Bachelor of Applied Arts and Sciences, University of Pennsylvania '24—expected
At first, Eleanor “Cookie” Burke (Bachelor of Applied Arts and Sciences ’24) was nervous about going back to school. She had started her family young and worked while she raised her children. “Once your children are adults, you have to really figure out for yourself what you want to do,” she reflects; for her, that meant going getting an undergraduate degree in communications to support her work as a program coordinator, a community leader, and an author. Even then, says Eleanor, she didn’t see herself as a Penn student, and worried about being able to keep up with the coursework and the technology. “But the Penn LPS Online team members were so welcoming. They told me, just take one course. Once you pass that one and feel comfortable, take another,” she recalls. “So here I am, four courses later. If you are really unsure if you can do this, there is a host of faculty and staff who say yes, you can. Go for it.”
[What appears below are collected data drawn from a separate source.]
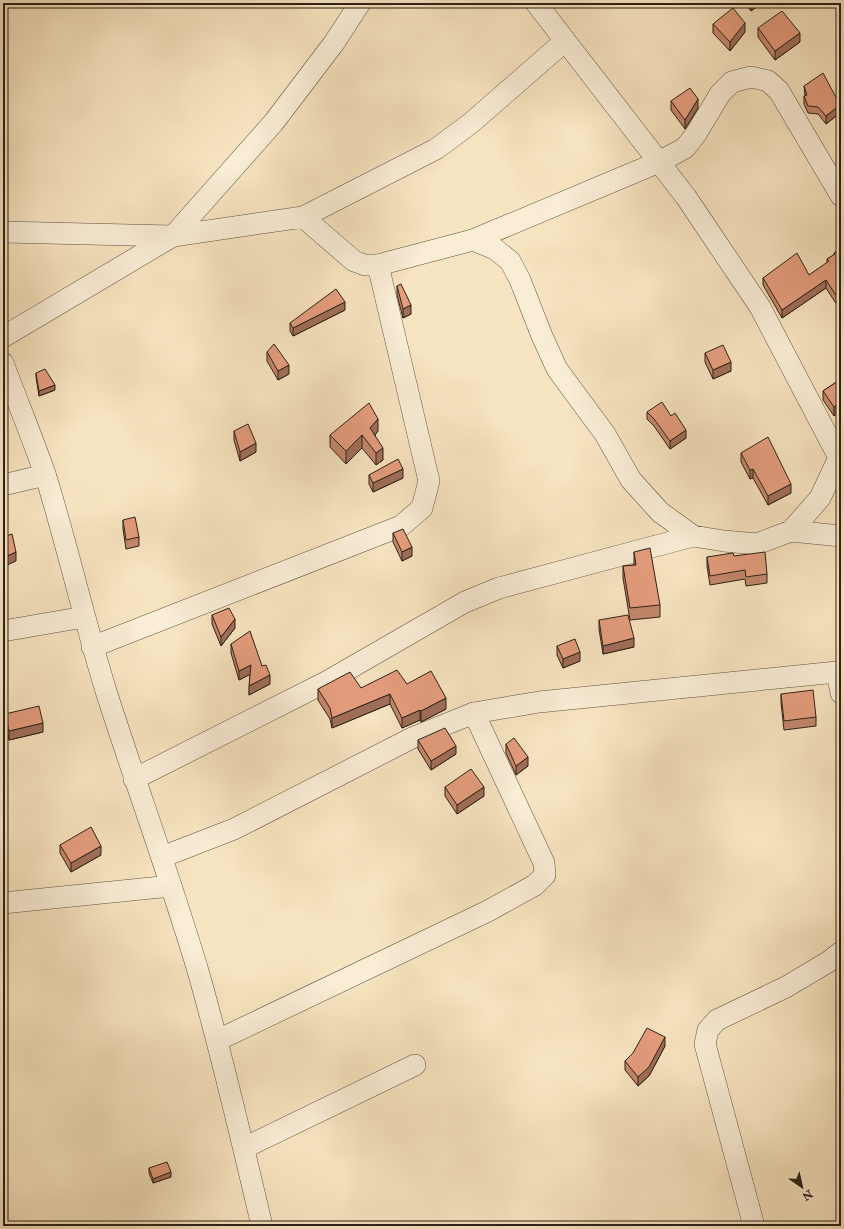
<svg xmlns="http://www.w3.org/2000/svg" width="844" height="1229" viewBox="0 0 844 1229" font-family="'IM FELL Double Pica',serif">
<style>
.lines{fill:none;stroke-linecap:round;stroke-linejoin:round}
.minor-casing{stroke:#5e5241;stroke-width:22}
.minor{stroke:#faedd6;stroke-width:21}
.wall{fill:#c5876c;stroke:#2b2117}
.shaded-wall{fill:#a06e58;stroke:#2b2117}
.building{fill:#e59d7e;stroke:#2b2117}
</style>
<rect width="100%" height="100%" fill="#f7e4c0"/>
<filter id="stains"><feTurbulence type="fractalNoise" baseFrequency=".005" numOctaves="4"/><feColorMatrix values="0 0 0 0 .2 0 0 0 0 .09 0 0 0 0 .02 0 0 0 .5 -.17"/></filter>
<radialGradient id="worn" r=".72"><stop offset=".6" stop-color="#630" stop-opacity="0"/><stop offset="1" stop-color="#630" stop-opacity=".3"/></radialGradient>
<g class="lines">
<!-- minor casing -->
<g class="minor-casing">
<g id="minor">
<polyline points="536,3 686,197 760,307 838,456"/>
<polyline points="303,217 436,149 471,123 565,41"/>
<polyline points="3,232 173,236 303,217 354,261 365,265 378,265 473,240 495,249 510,261 520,280 542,336 557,369 605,434 631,480 660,512 693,536 724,541 757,544 791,531 820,498 841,453"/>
<polyline points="473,240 659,162 685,148 696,134 720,94 732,82 751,77 768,81 779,91 841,196"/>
<polyline points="3,337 173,236 274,122 334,43 360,3"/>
<path d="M3,363C17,401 33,439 46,477C68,548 84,620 106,691C136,785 170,877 198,971C222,1055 242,1141 262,1226"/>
<polyline points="3,485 45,475"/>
<polyline points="791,531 841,536"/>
<polyline points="3,631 84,617"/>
<polyline points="92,647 401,526 422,508 429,481 378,265"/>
<polyline points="134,779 326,682 465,602 499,588 693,536"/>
<polyline points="162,857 234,829 412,738 474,713 539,702 837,672 841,693"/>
<polyline points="3,903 171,886"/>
<polyline points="218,1040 488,911 535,885 545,875 544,863 474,713"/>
<polyline points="244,1148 415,1065"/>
<polyline points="754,1226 705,1044 708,1030 717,1020 786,987 828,962 841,952"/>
</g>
</g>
<!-- minor -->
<use href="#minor" class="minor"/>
</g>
<!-- wall -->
<g class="wall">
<polygon points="745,3 762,3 751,11"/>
<polygon points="713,24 745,32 730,51 713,33"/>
<polygon points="758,28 800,42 775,60 758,37"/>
<polygon points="804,86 840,113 826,124 818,114 808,113 804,104 804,96 805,96"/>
<polygon points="671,101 698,108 685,129 671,110"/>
<polygon points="841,247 841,317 839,315 839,308 826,288 782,318 763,285 763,278 809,275 827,263 827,259 834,255 834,253"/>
<polygon points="397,286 411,314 403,318 397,295"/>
<polygon points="345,310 293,336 290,331 290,323"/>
<polygon points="267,352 289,374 278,380 267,361"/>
<polygon points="705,353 731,371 713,379 705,362"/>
<polygon points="36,373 55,390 39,396 36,377"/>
<polygon points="841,379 834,416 823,400 823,391"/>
<polygon points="647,412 671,416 686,438 670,449 654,426 647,419"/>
<polygon points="234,431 256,452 240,461 234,440"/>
<polygon points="378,431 375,435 383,460 376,465 362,448 346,464 330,447 330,435"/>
<polygon points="741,453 791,493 768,505 753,478 750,479 741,462"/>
<polygon points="369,475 403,478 373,492 369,484"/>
<polygon points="123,520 139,537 139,546 126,549 123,529"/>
<polygon points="393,533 412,556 402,561 393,542"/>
<polygon points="634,552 660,605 660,617 630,620 623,578 623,566 634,565"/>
<polygon points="734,556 767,574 767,583 746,586 745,579 710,585 707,566 707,557"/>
<polygon points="212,615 235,628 221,646 212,624"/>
<polygon points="599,620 634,647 603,654 599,629"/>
<polygon points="231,644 262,666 270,684 249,695 250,674 239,680 231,653"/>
<polygon points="557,646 580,661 563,668 557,655"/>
<polygon points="407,684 446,709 421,722 420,720 402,728 390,704 332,728 330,719 318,700 318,689 361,688"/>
<polygon points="781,694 816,717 816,726 784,730 781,703"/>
<polygon points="5,714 43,732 9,740 5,723"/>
<polygon points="418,740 456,754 431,770 418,749"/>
<polygon points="506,744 528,766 516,775 506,753"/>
<polygon points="445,787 484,796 457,814 445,796"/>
<polygon points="60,845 101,855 71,872 60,853"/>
<polygon points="665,1046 649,1076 638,1086 625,1070 625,1061"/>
<polygon points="149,1168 171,1177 153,1183 149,1173"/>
</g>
<!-- shaded-wall -->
<g class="shaded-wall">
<polygon points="751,3 762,3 751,11"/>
<polygon points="745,23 745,32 730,51 730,42"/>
<polygon points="800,33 800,42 775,60 775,51"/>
<polygon points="698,99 698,108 685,129 685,120"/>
<polygon points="840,105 840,113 826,124 826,116"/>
<polygon points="826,280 826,288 782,318 782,310"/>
<polygon points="345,302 345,310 293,336 293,328"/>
<polygon points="411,305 411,314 403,318 403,309"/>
<polygon points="731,362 731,371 713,379 713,370"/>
<polygon points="289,365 289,374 278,380 278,371"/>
<polygon points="55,385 55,390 39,396 39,391"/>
<polygon points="841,402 841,411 834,416 834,407"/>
<polygon points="378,419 378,431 370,440 370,428"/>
<polygon points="686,430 686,438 670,449 670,441"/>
<polygon points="362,435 362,448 346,464 346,451"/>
<polygon points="256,443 256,452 240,461 240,452"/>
<polygon points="383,448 383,460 376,465 376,453"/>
<polygon points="403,469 403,478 373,492 373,483"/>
<polygon points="753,469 753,478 750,479 750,470"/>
<polygon points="791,484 791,493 768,505 768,496"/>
<polygon points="412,547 412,556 402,561 402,552"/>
<polygon points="16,552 16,561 3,567 3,558"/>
<polygon points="235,619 235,628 221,646 221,637"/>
<polygon points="634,638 634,647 603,654 603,646"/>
<polygon points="580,652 580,661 563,668 563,659"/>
<polygon points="251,665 251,674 239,680 239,671"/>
<polygon points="270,675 270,684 249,695 249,686"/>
<polygon points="390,694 390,704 332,728 332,718"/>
<polygon points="446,698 446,709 421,722 421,711"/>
<polygon points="420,710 420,720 402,728 402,718"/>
<polygon points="43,723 43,732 9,740 9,731"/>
<polygon points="456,746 456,754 431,770 431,761"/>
<polygon points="528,757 528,766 516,775 516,766"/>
<polygon points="484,787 484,796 457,814 457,805"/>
<polygon points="101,846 101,855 71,872 71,863"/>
<polygon points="665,1037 665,1046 649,1076 638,1086 638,1077"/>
<polygon points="171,1172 171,1177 153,1183 153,1179"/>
</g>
<!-- building -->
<g class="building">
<polygon points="733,8 745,23 730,42 713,24"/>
<polygon points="782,11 800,33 775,51 758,28"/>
<polygon points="823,73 840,105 826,116 818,107 808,106 804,96 807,95 804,86"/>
<polygon points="690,88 698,99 685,120 671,101"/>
<polygon points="841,247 841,303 826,280 782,310 763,278 797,253 809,275 829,261 827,259 835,254 834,253"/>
<polygon points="401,284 411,305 403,309 397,286"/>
<polygon points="336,289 345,302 293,328 290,323"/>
<polygon points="274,344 289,365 278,371 267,352"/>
<polygon points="723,345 731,362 713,370 705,353"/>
<polygon points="45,369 55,385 39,391 36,373"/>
<polygon points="841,379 841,402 834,407 823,391"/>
<polygon points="662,402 671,416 675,413 686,430 670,441 654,419 647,412"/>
<polygon points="369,403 378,419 370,428 383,448 376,453 362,435 346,451 330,435"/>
<polygon points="248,424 256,443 240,452 234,431"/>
<polygon points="768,437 791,484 768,496 753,469 750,470 741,453"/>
<polygon points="398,459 403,469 373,483 369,475"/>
<polygon points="135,517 139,537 126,540 123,520"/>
<polygon points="403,529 412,547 402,552 393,533"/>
<polygon points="12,534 16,552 3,558 3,537"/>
<polygon points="650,548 660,605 630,608 623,566 636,565 634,552"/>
<polygon points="765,552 767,574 746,577 745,570 710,576 707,557 733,553 734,556"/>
<polygon points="229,608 235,619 221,637 212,615"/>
<polygon points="628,615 634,638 603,646 599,620"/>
<polygon points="250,631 262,666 266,665 270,675 249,686 251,665 239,671 231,644"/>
<polygon points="575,639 580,652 563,659 557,646"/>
<polygon points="397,670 407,684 431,671 446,698 421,711 420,710 402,718 390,694 332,718 330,708 318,689 350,672 361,688"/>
<polygon points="813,690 816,717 784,721 781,694"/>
<polygon points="39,706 43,723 9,731 5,714"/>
<polygon points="445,728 456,746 431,761 418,740"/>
<polygon points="514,738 528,757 516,766 506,744"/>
<polygon points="471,769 484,787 457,805 445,787"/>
<polygon points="91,827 101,846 71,863 60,845"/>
<polygon points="647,1028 665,1037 649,1067 638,1077 625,1061 633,1053"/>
<polygon points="167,1162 171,1172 153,1179 149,1168"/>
</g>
<!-- margin -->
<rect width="844" height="1229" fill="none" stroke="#f7e4c0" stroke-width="16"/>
<rect x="4" y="4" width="836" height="1221" fill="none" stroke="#2b2117" stroke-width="2"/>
<rect x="8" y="8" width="828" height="1213" fill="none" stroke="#2b2117"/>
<!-- north arrow -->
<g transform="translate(802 1187) rotate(146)" stroke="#faedd6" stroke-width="3" paint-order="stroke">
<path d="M0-3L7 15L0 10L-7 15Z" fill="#2b2117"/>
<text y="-6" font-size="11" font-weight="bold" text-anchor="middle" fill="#2b2117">N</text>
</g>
<rect width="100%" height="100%" filter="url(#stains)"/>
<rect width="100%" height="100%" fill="url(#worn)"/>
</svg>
Eleanor dove right into the Bachelor of Applied Arts and Sciences, taking courses like Introduction to Neuroscience to meet the degree requirements. “I take the hardest classes first. That’s who I am,” she laughs, “and I like to know how the mind works.” She loves learning about technology from her younger classmates, and the camaraderie among Penn LPS Online students of different ages. “They open my mind to see things from a different perspective,” she says. “As an older person, you can learn from each era—and they can learn from you.” Eleanor also appreciates being able to complete courses while continuing to work full-time at Penn. She advises working students to set aside time for coursework every day; when her office shifted to remote work during the pandemic, she arranged to take her lunch hour at the end of the day so that she could transition from work mode to school mode. “Now that we’re home, sometimes it’s harder to transition from work straight to school because you’ve been on a computer all day long,” she says.
Completing courses such as Leadership Lessons from the Humanities and Poetry Workshop, Eleanor has begun to tailor her curriculum to her interest in communication. “I do a lot of communicating at work, whether I’m dealing with faculty members or candidates who are coming in for positions,” she explains. “I wanted the background and the paperwork to say that this is what I do. I am a professional; I want to have my credentials.” Outside of work, Eleanor writes slice-of-life fiction about friendships and other real-world situations, and manages a social media community called Exquisite Diamonds that includes a podcast designed to inform and inspire. “Words have power. How you use your words can build up or tear down people,” says Eleanor. “I want to use my words to build up.”
Even before she began the program, Eleanor talked to her friends and to her sons—her oldest is now an educator himself—who all encouraged her to take the leap. Now their support motivates her and helps hold her accountable to achieving her goal. “If you don't have a good support system, I think that would make you feel like you can't do this,” she reflects. “So your support system has to understand what your goal is, and once they understand your goal, then they'll begin to be able to give you the support you need in order for you to accomplish it.”
“I learned that in leadership class,” she adds, with a smile.